- What you are asked to do: Show every line of the data below that includes the word "decorative".

Collected data entries
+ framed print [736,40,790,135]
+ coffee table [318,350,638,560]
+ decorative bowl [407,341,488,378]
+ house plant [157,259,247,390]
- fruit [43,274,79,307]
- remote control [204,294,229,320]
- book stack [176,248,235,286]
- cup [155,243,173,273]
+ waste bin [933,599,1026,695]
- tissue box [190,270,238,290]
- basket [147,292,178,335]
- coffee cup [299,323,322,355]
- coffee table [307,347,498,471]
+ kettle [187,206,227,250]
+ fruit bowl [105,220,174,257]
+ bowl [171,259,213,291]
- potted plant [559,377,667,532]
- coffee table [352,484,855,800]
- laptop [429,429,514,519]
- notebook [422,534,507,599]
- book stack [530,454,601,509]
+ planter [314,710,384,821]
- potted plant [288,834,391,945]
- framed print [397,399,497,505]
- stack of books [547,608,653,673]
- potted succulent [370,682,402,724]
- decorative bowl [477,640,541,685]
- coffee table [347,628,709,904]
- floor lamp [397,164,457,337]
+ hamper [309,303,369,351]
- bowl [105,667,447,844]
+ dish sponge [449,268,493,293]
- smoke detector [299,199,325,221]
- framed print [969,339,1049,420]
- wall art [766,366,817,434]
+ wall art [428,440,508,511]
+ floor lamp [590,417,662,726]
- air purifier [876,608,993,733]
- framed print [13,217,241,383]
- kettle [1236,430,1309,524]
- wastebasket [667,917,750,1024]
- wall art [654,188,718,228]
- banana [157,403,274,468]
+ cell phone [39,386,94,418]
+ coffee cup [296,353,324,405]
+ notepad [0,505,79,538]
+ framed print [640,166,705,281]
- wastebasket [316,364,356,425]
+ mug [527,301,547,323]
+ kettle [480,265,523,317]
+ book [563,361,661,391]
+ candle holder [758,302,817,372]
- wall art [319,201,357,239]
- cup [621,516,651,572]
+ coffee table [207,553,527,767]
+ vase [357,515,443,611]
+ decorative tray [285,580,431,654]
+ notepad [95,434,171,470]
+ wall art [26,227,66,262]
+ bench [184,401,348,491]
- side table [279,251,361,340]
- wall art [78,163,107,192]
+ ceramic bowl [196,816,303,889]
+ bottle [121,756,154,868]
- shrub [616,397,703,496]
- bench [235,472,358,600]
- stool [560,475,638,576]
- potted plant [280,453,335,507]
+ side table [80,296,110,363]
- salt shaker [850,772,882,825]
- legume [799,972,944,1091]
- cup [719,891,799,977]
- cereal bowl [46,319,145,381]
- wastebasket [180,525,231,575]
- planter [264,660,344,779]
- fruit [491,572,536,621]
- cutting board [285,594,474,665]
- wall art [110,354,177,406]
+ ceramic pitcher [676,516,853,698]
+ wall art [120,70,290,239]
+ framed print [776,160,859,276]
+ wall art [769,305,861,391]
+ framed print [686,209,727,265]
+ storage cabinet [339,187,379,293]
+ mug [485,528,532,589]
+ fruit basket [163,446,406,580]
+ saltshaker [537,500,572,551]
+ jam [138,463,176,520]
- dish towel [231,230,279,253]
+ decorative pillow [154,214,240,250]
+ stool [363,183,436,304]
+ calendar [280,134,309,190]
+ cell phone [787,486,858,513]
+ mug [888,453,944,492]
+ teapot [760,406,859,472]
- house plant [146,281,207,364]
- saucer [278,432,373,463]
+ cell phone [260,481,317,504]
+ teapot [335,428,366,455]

- Task answer:
+ decorative bowl [407,341,488,378]
- decorative bowl [477,640,541,685]
+ decorative tray [285,580,431,654]
+ decorative pillow [154,214,240,250]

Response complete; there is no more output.